# ZU ERLEDIGENDE AUFGABEN:
1. In welcher Stadt ist der Softwareanbieter TXT E-Solutions laut dem Artikel über die neue IT bei Tom Tailor zu Hause?
2. Prüfe anhand des Artikels über die neue IT bei Tom Tailor, ob diese Aussagen stimmen, und belege jede Antwort mit einem genauen Zitat: (a) Joachim Gebhardt sitzt in Gelnhausen. (b) Die TXT-Software liefert eine feste Lösung. (c) Burkhard Stuhlemmer ist CFO bei Tom Tailor.
3. Schreib den Artikel über die neue IT bei Tom Tailor im Anschluss an seinen letzten Satz weiter.

# TEXTAUSZUG:
══════════════════════════════

Tom Tailor schneidert sich eine neue IT

01.07.2003
Von 
Karin Quack arbeitet als freie Autorin und Editorial Consultant vor allem zu IT-strategischen und Innovations-Themen. Zuvor war sie viele Jahre lang in leitender redaktioneller Position bei der COMPUTERWOCHE tätig.

Ergebnisse lassen sich nachvollziehen

Einen geeigneten Partner fand Tom Tailor in TXT E-Solutions. Der in Mailand heimische Softwareanbieter führt auf seiner Kundenliste Unternehmen wie Gucci und Lacoste, ist also in der Textilbranche längst kein Unbekannter mehr. Gegenüber den Marktführern SAP, i2 Technologies und Manugistics grenzt sich TXT, so der im hessischen Gelnhausen ansässige Deutschland-Manager Joachim Gebhardt, nicht nur durch den deutlich günstigeren Anschaffungspreis, sondern auch durch die Anpassbarkeit der abgebildeten Prozesse, letztendlich also durch einen geringeren Schulungsaufwand, ab.

:„Schlechte Zeiten sind Unternehmerzeiten“, sagt Burkhard Stuhlemmer, CFO bei Tom Tailor. Deshalb investiert der Hamburger Textilimporteur in neue IT-Projekte.
:„Schlechte Zeiten sind Unternehmerzeiten“, sagt Burkhard Stuhlemmer, CFO bei Tom Tailor. Deshalb investiert der Hamburger Textilimporteur in neue IT-Projekte.

Wie Stuhlemmer bestätigt, liefert die TXT-Software anstelle einer festen Lösung eine Plattform für die Entwicklung eigener Anwendungen. So habe die Tom-Tailor-eigene IT-Mannschaft sowohl die Berechnungsparameter als auch Algorithmen - in Zusammenarbeit mit dem Softwarelieferanten - ausnahmslos selbst entwickelt. Da die eigenen Mitarbeiter auf dem Gebiet der Bedarfsplanung über umfassendes Know-how verfügten, sei ihnen der Plattformcharakter der TXT-Software willkommen.

Von ausschlaggebender Bedeutung war für Stuhlemmer auch die Tatsache, dass sich die Berechnungsergebnisse in der mit TXT erstellten Lösung nachvollziehen lassen: „Sonst erzielen wir schließlich keinen Lernfaktor.“ Damit die Parameter und Algorithmen laufend angepasst werden können, sei es zwingend notwendig, dass die mit der Pflege des Systems befasste Gruppe von Vertriebs- und Produktionsplanungs-Experten die Abweichung zwischen Vorhersage und Realität auf ihre Ursachen zurückführen könne.

══════════════════════════════

# BEREITGESTELLTES MATERIAL:
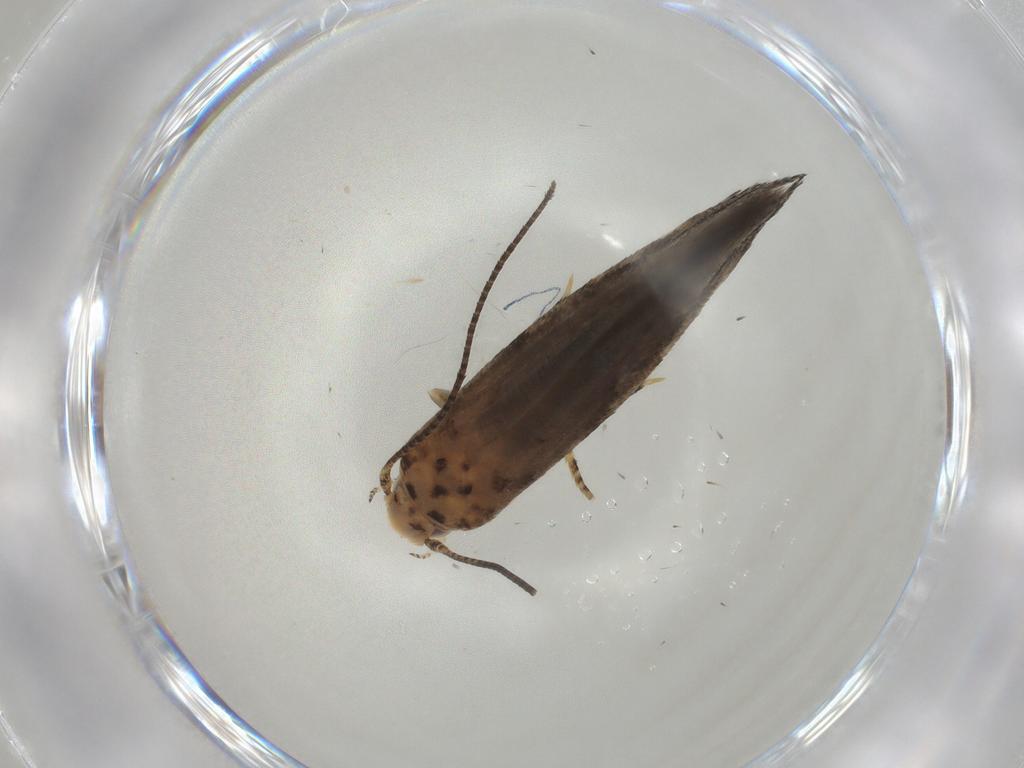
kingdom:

══════════════════════════════

# ANTWORTEN PRO AUFGABE:
1. In Mailand.

2.
(a) Ja: „der im hessischen Gelnhausen ansässige Deutschland-Manager Joachim Gebhardt“
(b) Nein: „anstelle einer festen Lösung eine Plattform für die Entwicklung eigener Anwendungen“
(c) Ja: „Burkhard Stuhlemmer, CFO bei Tom Tailor“

3.
Nicht verhehlen will der Finanzchef, dass auch die vergleichsweise geringen Lizenz- und Implementierungskosten für TXT sprachen. Erste Ergebnisse habe das Projektteam bereits drei Monate nach dem Start vorlegen können. Vom „Ende“ der Einführung mag Stuhlemmer in diesem Zusammenhang allerdings nicht reden: „Wir wollen dieses Projekt als Funktion etablieren, sprich: die Lösung schrittweise verfeinern.“ Der „Demand Planner“ von TXT sei an sich kein „lernendes System“. Für die Feinjustierung bedürfe es deshalb der menschlichen Intervention. Bei Tom Tailor ist dies die Aufgabe des Vertriebsleiters.

Integration mit Warenwirtschaft

Mit Hilfe der neuen Lösung für die Bedarfsplanung ist das Unternehmen nun in der Lage, jeweils für 30 Tage im Voraus abzuschätzen, wie viele Blusen oder Hemden eines Modells in welchen Größen und Farben es wahrscheinlich absetzen wird. Aus dieser Hochrechnung generiert das System automatisch eine Bestellung, die dann an den jeweiligen Lieferanten übermittelt wird - allerdings nicht, bevor der Vertriebsleiter noch einen Blick darauf geworfen hat.

In Zukunft soll die Bedarfsplanung direkt mit der Warenwirtschaft kommunizieren. Deshalb arbeiten die IT-Fachleute bereits emsig an einer Integration der jeweiligen Datenbasen. Akut wird diese Anforderung allerdings erst im Juli 2004, wenn das neue Warenwirtschaftssystem in Dienst gestellt wird. „Unsere alte, größtenteils selbst entwickelte Warenwirtschaft ist sehr stark an bestimmte Personen gebunden“, begründet Stuhlemmer den Wechsel. „Diese Abhängigkeit wiegt ihren Null-Kosten-Vorteil wieder auf.“

Schulmäßige Vorgehensweise

Im Gegensatz zur Bedarfsplanung greift Tom Tailor bei der Warenwirtschaft künftig auf eine Komplettlösung zurück. Hier sei der Kenntnisstand einfach noch nicht so hoch wie bei der Bedarfsplanung, so Stuhlemmer. Gerade deshalb machte sich Tom Tailor die Produktentscheidung nicht leicht: Zuerst nahm das Unternehmen seine Geschäftsprozesse auf und glich sie mit allen in Frage kommenden Softwareprodukten ab. Dabei schnitt das Produkt „Intex“ von der Intex EDV-Software GmbH in Saarbrücken am besten ab. Anschließend wurde der betroffene Teil der Belegschaft auf dem ausgewählten System geschult und abschließend erst das Pflichtenheft für die Implementierung erstellt. Diese schulmäßige Vorgehensweise offenbart bereits den Einfluss des „gelernten“ Unternehmensberaters Stuhlemmer.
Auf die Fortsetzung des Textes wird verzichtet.